_Requirement_. Extract the passage of the text on Uppingham Rural District between "Uppingham was a" and "Rural District respectively.", inclusive, copying it word for word.

_Text segment_.
- Uppingham Rural District shown within Rutland in 1970.
- • 1911: 24,735 acres (100.10 km^{2})
- • 1961: 24,735 acres (100.10 km^{2})
- • 1901: 6,809
- • 1971: 6,587
- • Origin: Rural sanitary district
- • Created: 1894
- • Abolished: 1974
- • Succeeded by: Rutland
- Status: Rural district
- Government: Uppingham Rural District Council
- • HQ: Uppingham
- • Type: Civil parishes

= Uppingham Rural District =

Rutland, England

Uppingham was a rural district in Rutland, England from 1894 to 1974, covering the south of the county.

The rural district was formed by the Local Government Act 1894 from the part of the Uppingham rural sanitary district in Rutland. At the same time, the remainder of Uppingham RSD, which lay in Leicestershire and Northamptonshire became Hallaton Rural District and Gretton Rural District respectively.

_Information supplied_.

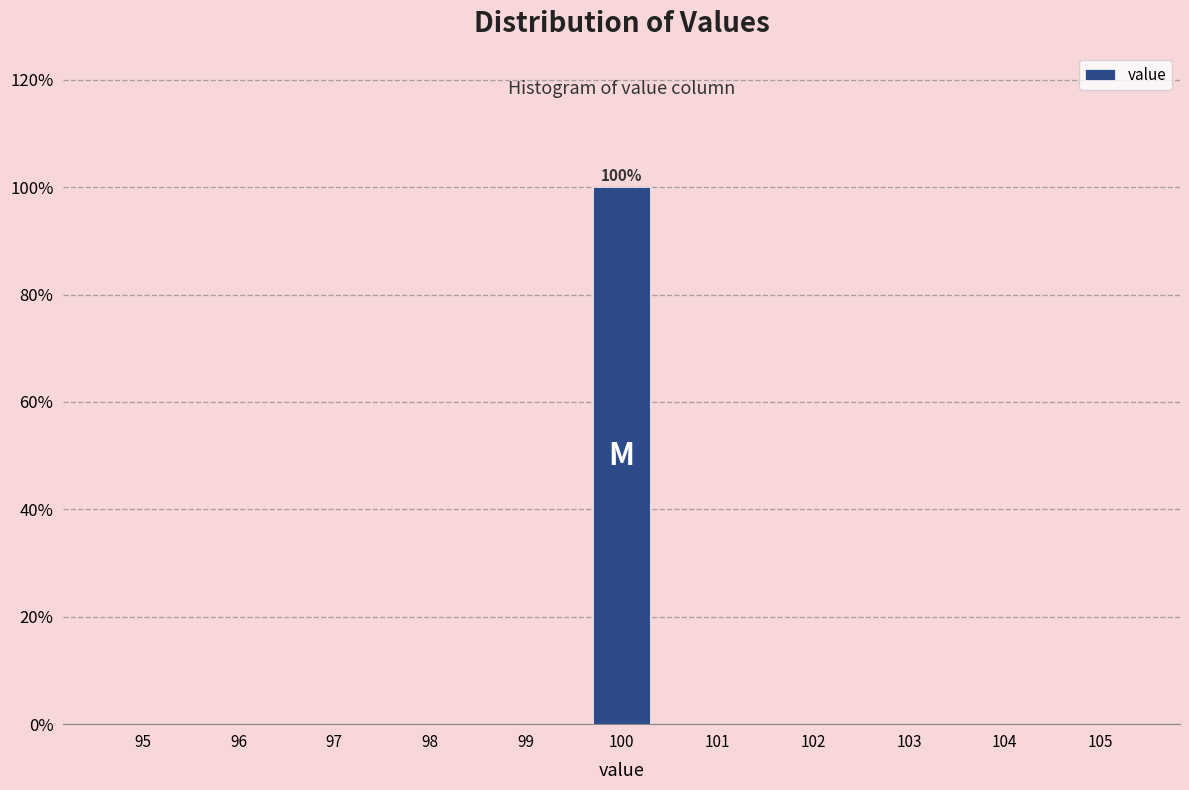

Over which range of the x-axis is the bar tallest?

99.5 to 100.5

_Expected answer_.
Uppingham was a rural district in Rutland, England from 1894 to 1974, covering the south of the county.

The rural district was formed by the Local Government Act 1894 from the part of the Uppingham rural sanitary district in Rutland. At the same time, the remainder of Uppingham RSD, which lay in Leicestershire and Northamptonshire became Hallaton Rural District and Gretton Rural District respectively.